==== EXCERPTED DATA ====

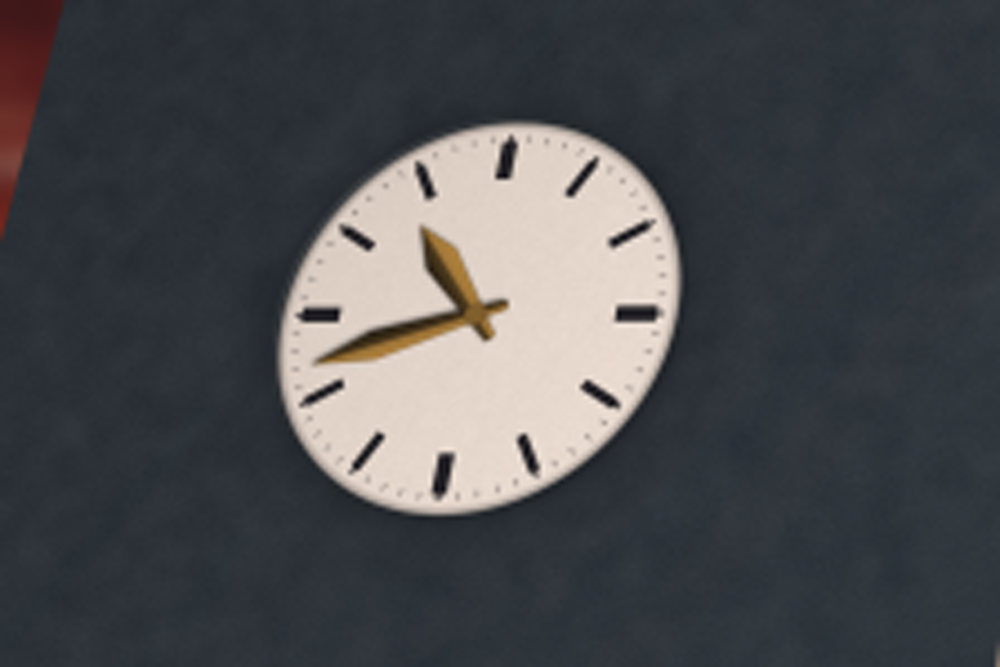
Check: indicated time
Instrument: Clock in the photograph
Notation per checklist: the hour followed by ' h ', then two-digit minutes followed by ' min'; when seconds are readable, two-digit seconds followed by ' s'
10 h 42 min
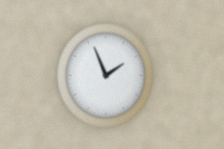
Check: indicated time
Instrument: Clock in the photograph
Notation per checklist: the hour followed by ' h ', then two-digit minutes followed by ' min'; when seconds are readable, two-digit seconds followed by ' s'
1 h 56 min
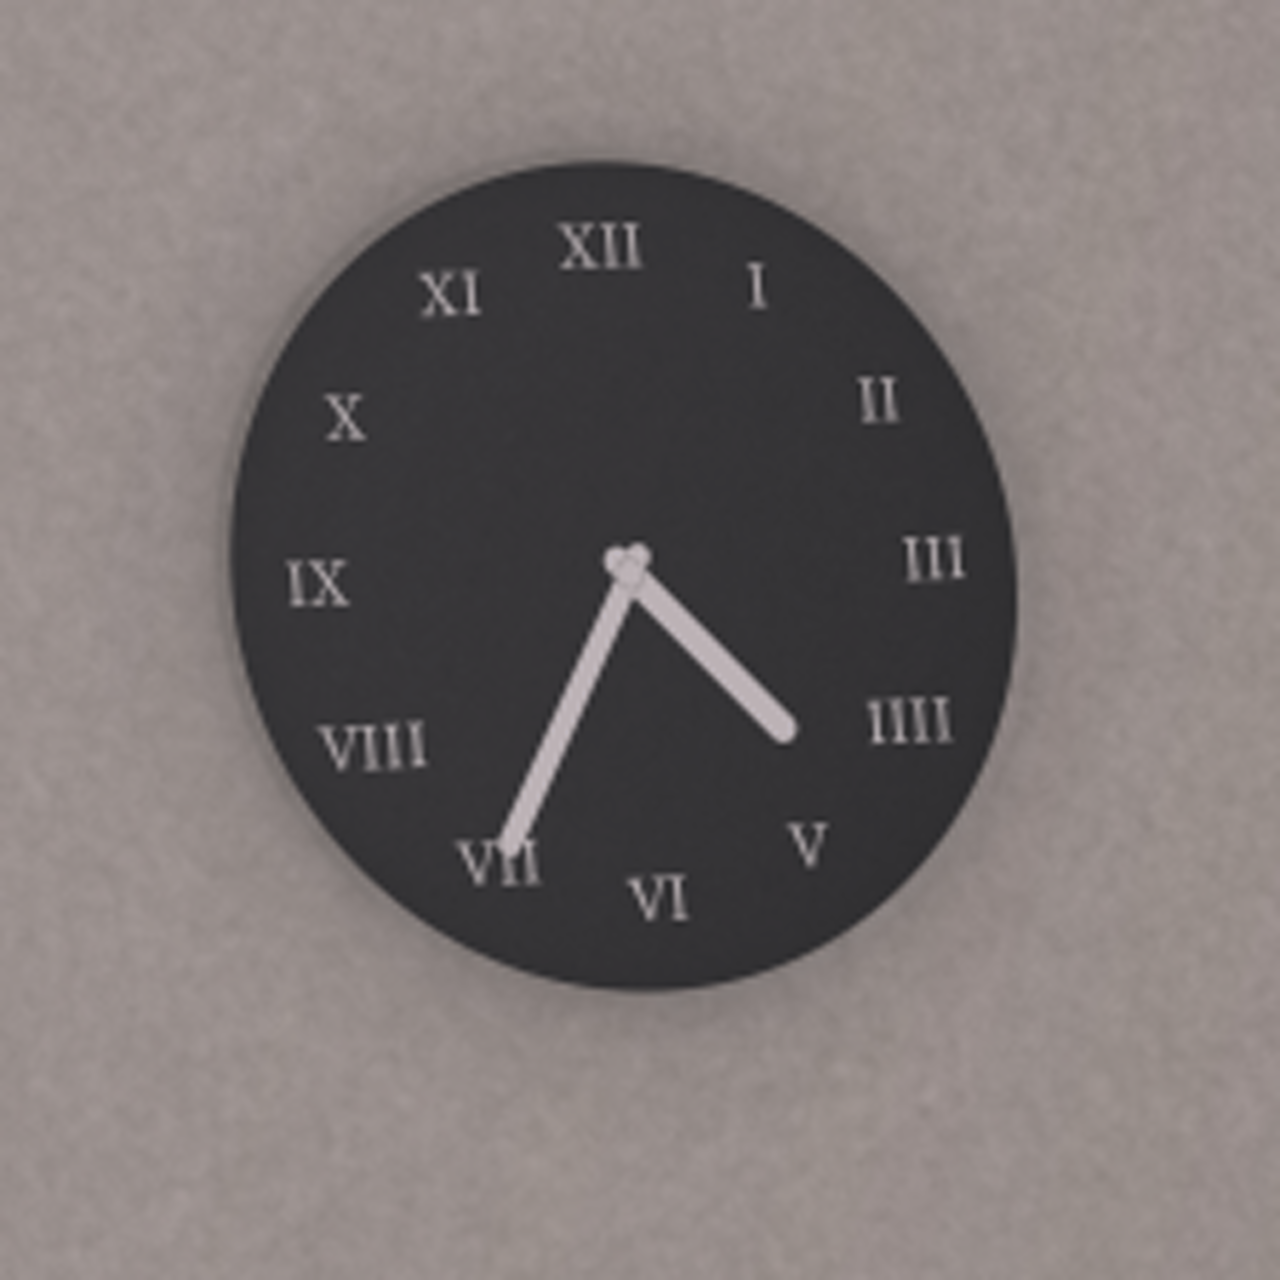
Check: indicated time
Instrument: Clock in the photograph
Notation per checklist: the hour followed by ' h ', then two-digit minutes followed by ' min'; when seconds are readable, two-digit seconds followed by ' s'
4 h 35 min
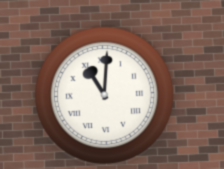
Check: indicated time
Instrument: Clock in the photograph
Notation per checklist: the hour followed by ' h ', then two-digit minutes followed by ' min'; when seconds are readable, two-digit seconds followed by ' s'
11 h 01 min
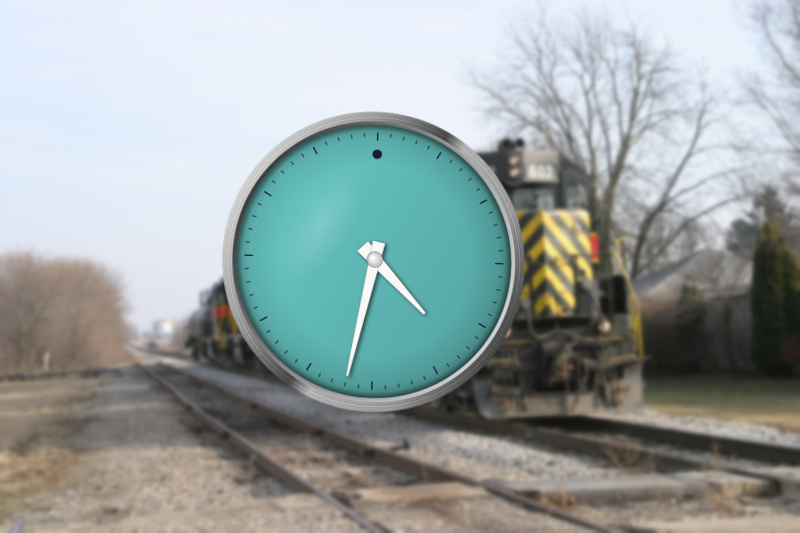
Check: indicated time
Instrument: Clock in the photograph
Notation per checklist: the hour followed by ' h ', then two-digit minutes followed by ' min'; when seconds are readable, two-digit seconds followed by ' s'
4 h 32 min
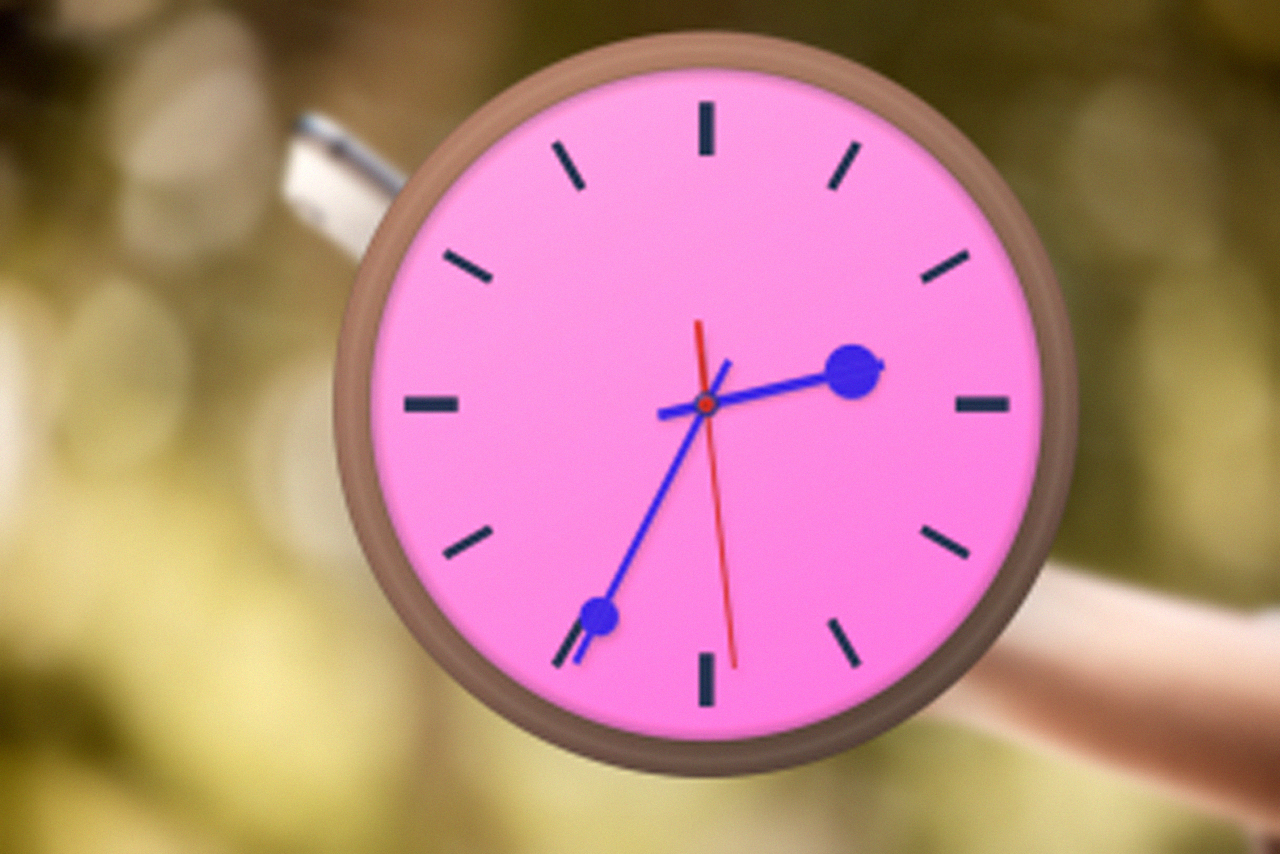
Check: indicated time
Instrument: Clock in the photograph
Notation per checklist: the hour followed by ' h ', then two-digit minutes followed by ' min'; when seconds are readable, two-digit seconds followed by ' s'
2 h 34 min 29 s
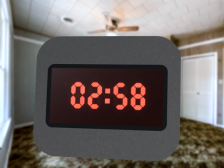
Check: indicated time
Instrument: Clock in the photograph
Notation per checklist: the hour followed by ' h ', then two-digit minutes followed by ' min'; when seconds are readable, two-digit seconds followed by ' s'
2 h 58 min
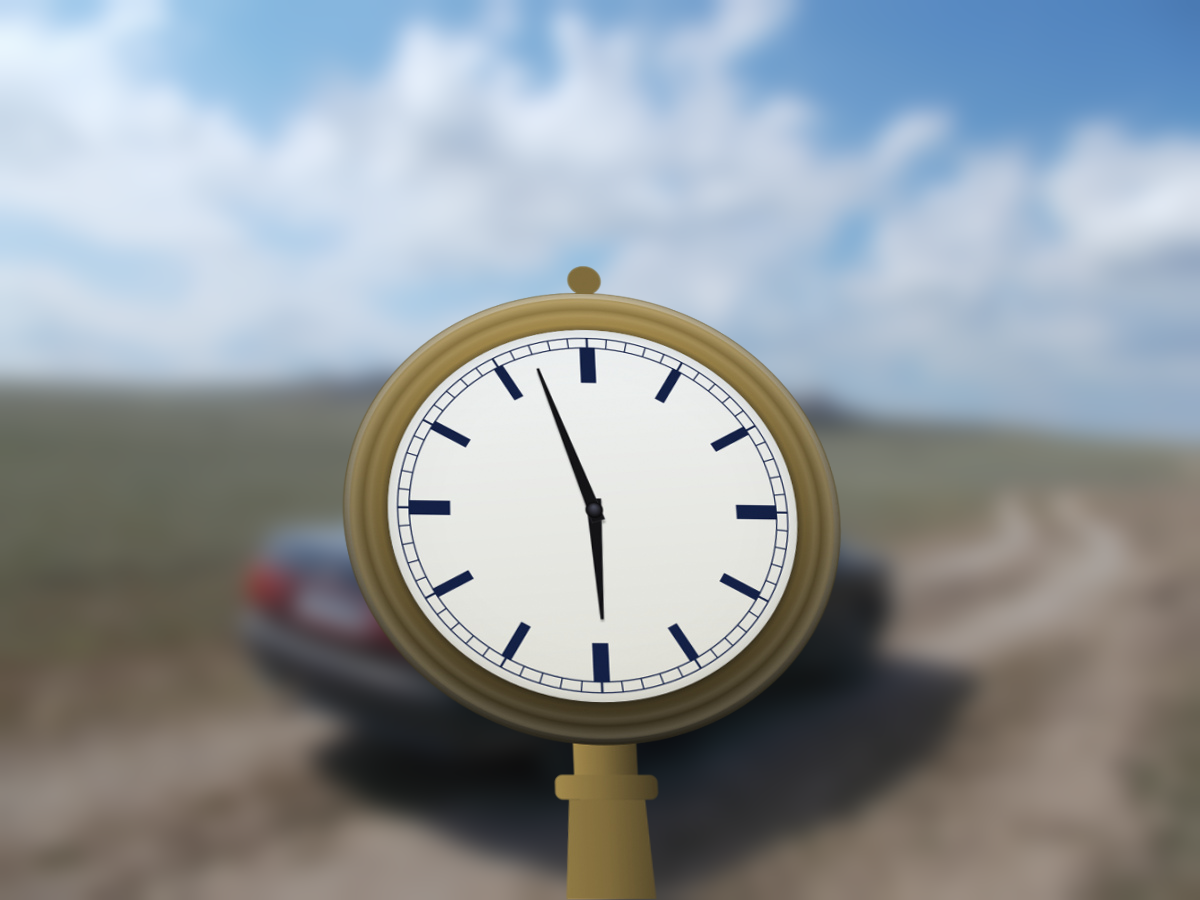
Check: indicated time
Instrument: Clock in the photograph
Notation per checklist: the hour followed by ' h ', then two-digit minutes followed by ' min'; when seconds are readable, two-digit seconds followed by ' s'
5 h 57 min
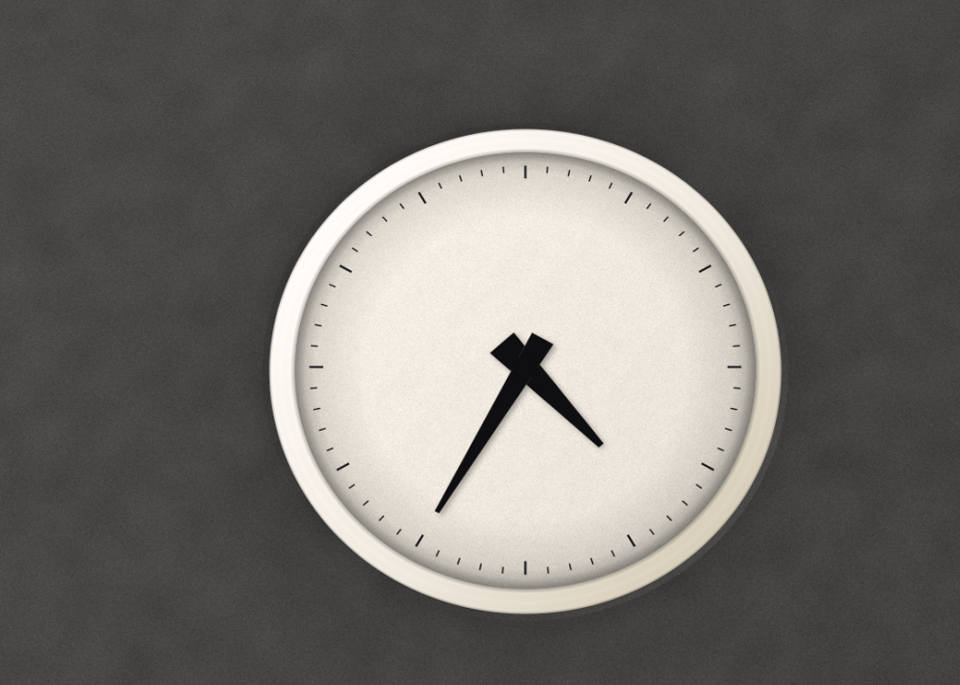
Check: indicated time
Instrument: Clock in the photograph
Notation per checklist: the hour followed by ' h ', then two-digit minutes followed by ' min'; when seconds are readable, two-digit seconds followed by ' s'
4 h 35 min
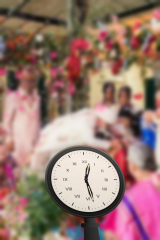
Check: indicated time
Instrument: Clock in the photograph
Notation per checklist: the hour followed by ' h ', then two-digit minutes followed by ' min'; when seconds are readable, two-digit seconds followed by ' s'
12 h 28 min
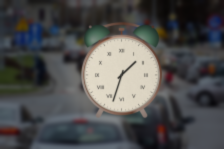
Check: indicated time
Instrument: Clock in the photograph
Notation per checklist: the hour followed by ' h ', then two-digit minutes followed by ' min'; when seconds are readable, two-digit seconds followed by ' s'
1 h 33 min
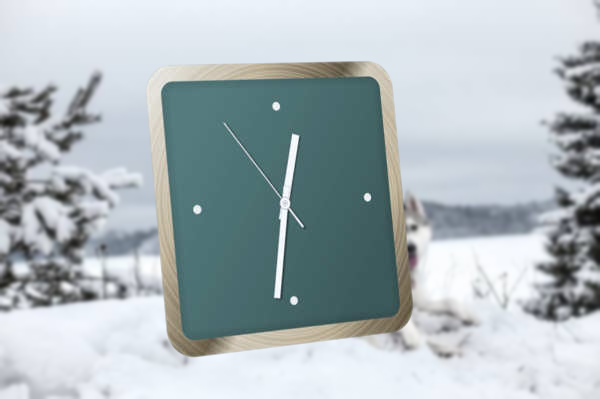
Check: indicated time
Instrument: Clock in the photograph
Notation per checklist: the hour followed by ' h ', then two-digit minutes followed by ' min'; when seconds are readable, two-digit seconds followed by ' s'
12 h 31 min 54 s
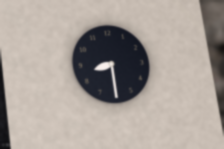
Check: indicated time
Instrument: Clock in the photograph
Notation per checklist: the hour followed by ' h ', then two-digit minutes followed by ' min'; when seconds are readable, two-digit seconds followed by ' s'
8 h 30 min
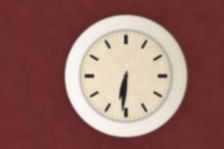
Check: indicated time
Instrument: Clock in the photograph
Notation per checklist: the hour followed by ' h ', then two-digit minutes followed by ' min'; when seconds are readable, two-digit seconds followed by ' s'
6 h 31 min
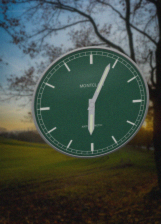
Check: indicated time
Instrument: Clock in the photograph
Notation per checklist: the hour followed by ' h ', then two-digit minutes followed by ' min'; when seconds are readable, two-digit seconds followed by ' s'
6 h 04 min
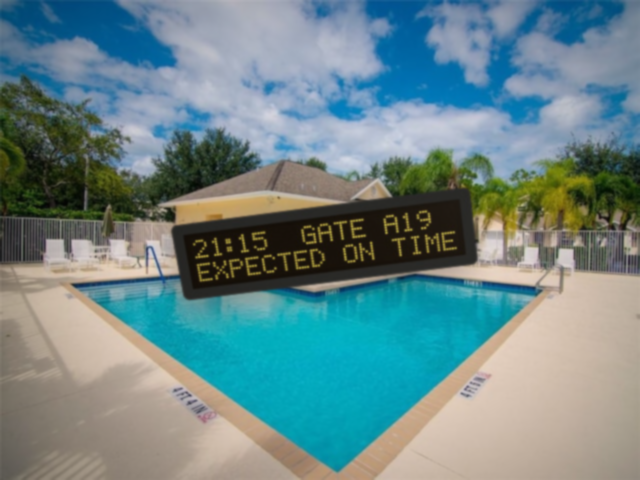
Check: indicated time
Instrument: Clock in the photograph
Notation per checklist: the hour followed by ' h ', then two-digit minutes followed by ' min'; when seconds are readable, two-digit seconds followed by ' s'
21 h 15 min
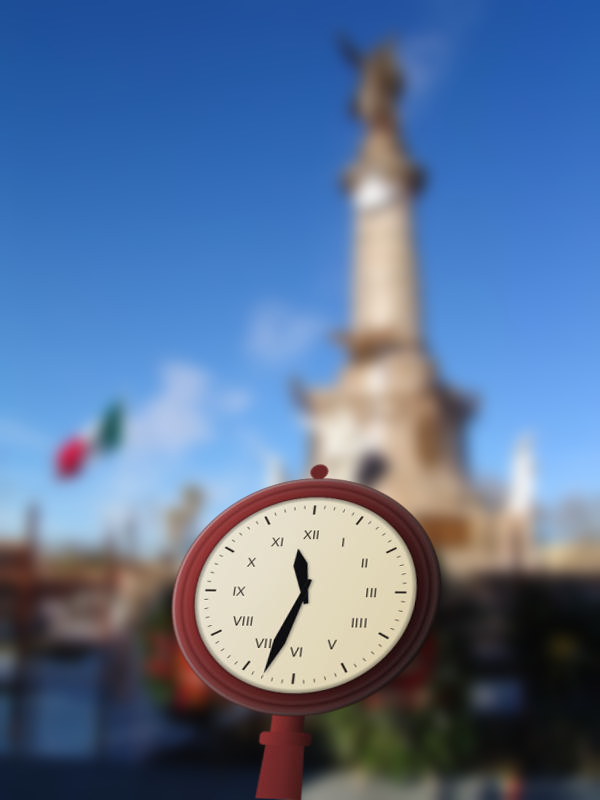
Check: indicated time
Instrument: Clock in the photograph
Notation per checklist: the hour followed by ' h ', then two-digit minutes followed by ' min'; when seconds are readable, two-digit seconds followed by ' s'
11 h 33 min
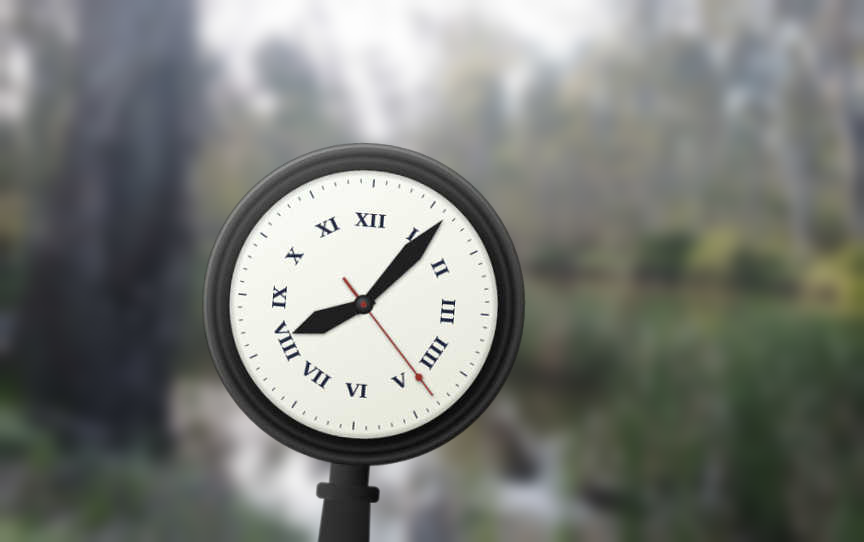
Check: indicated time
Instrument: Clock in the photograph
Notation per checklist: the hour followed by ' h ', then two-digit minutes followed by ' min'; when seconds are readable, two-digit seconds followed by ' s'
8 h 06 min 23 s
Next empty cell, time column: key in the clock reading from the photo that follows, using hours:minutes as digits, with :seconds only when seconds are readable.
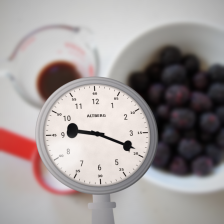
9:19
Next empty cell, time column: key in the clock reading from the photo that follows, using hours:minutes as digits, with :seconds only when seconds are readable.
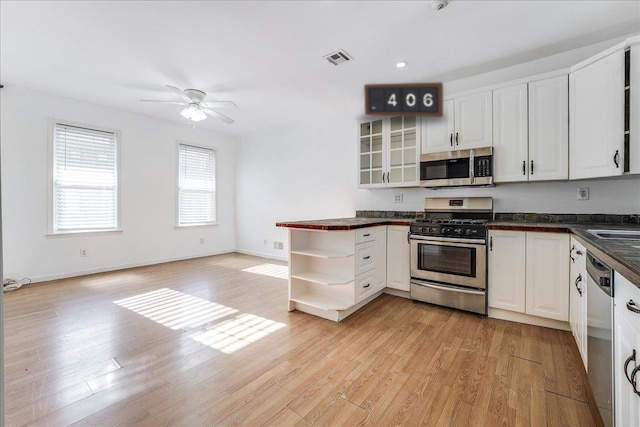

====

**TO DO**
Render these lines as a Markdown table with two columns, No. for the row number and Line for the line itself, leaving out blank lines and the pictures.

**ANSWER TO THE EXERCISE**
| No. | Line |
|---|---|
| 1 | Check: indicated time |
| 2 | Instrument: Clock in the photograph |
| 3 | Notation per checklist: the hour followed by ' h ', then two-digit minutes followed by ' min'; when seconds are readable, two-digit seconds followed by ' s' |
| 4 | 10 h 42 min |
| 5 | Check: indicated time |
| 6 | Instrument: Clock in the photograph |
| 7 | Notation per checklist: the hour followed by ' h ', then two-digit minutes followed by ' min'; when seconds are readable, two-digit seconds followed by ' s' |
| 8 | 1 h 56 min |
| 9 | Check: indicated time |
| 10 | Instrument: Clock in the photograph |
| 11 | Notation per checklist: the hour followed by ' h ', then two-digit minutes followed by ' min'; when seconds are readable, two-digit seconds followed by ' s' |
| 12 | 4 h 35 min |
| 13 | Check: indicated time |
| 14 | Instrument: Clock in the photograph |
| 15 | Notation per checklist: the hour followed by ' h ', then two-digit minutes followed by ' min'; when seconds are readable, two-digit seconds followed by ' s' |
| 16 | 11 h 01 min |
| 17 | Check: indicated time |
| 18 | Instrument: Clock in the photograph |
| 19 | Notation per checklist: the hour followed by ' h ', then two-digit minutes followed by ' min'; when seconds are readable, two-digit seconds followed by ' s' |
| 20 | 4 h 32 min |
| 21 | Check: indicated time |
| 22 | Instrument: Clock in the photograph |
| 23 | Notation per checklist: the hour followed by ' h ', then two-digit minutes followed by ' min'; when seconds are readable, two-digit seconds followed by ' s' |
| 24 | 2 h 34 min 29 s |
| 25 | Check: indicated time |
| 26 | Instrument: Clock in the photograph |
| 27 | Notation per checklist: the hour followed by ' h ', then two-digit minutes followed by ' min'; when seconds are readable, two-digit seconds followed by ' s' |
| 28 | 2 h 58 min |
| 29 | Check: indicated time |
| 30 | Instrument: Clock in the photograph |
| 31 | Notation per checklist: the hour followed by ' h ', then two-digit minutes followed by ' min'; when seconds are readable, two-digit seconds followed by ' s' |
| 32 | 5 h 57 min |
| 33 | Check: indicated time |
| 34 | Instrument: Clock in the photograph |
| 35 | Notation per checklist: the hour followed by ' h ', then two-digit minutes followed by ' min'; when seconds are readable, two-digit seconds followed by ' s' |
| 36 | 4 h 35 min |
| 37 | Check: indicated time |
| 38 | Instrument: Clock in the photograph |
| 39 | Notation per checklist: the hour followed by ' h ', then two-digit minutes followed by ' min'; when seconds are readable, two-digit seconds followed by ' s' |
| 40 | 12 h 28 min |
| 41 | Check: indicated time |
| 42 | Instrument: Clock in the photograph |
| 43 | Notation per checklist: the hour followed by ' h ', then two-digit minutes followed by ' min'; when seconds are readable, two-digit seconds followed by ' s' |
| 44 | 1 h 33 min |
| 45 | Check: indicated time |
| 46 | Instrument: Clock in the photograph |
| 47 | Notation per checklist: the hour followed by ' h ', then two-digit minutes followed by ' min'; when seconds are readable, two-digit seconds followed by ' s' |
| 48 | 12 h 31 min 54 s |
| 49 | Check: indicated time |
| 50 | Instrument: Clock in the photograph |
| 51 | Notation per checklist: the hour followed by ' h ', then two-digit minutes followed by ' min'; when seconds are readable, two-digit seconds followed by ' s' |
| 52 | 8 h 30 min |
| 53 | Check: indicated time |
| 54 | Instrument: Clock in the photograph |
| 55 | Notation per checklist: the hour followed by ' h ', then two-digit minutes followed by ' min'; when seconds are readable, two-digit seconds followed by ' s' |
| 56 | 6 h 31 min |
| 57 | Check: indicated time |
| 58 | Instrument: Clock in the photograph |
| 59 | Notation per checklist: the hour followed by ' h ', then two-digit minutes followed by ' min'; when seconds are readable, two-digit seconds followed by ' s' |
| 60 | 6 h 04 min |
| 61 | Check: indicated time |
| 62 | Instrument: Clock in the photograph |
| 63 | Notation per checklist: the hour followed by ' h ', then two-digit minutes followed by ' min'; when seconds are readable, two-digit seconds followed by ' s' |
| 64 | 21 h 15 min |
| 65 | Check: indicated time |
| 66 | Instrument: Clock in the photograph |
| 67 | Notation per checklist: the hour followed by ' h ', then two-digit minutes followed by ' min'; when seconds are readable, two-digit seconds followed by ' s' |
| 68 | 11 h 33 min |
| 69 | Check: indicated time |
| 70 | Instrument: Clock in the photograph |
| 71 | Notation per checklist: the hour followed by ' h ', then two-digit minutes followed by ' min'; when seconds are readable, two-digit seconds followed by ' s' |
| 72 | 8 h 06 min 23 s |
| 73 | Next empty cell, time column: key in the clock reading from the photo that follows, using hours:minutes as digits, with :seconds only when seconds are readable. |
| 74 | 9:19 |
| 75 | Next empty cell, time column: key in the clock reading from the photo that follows, using hours:minutes as digits, with :seconds only when seconds are readable. |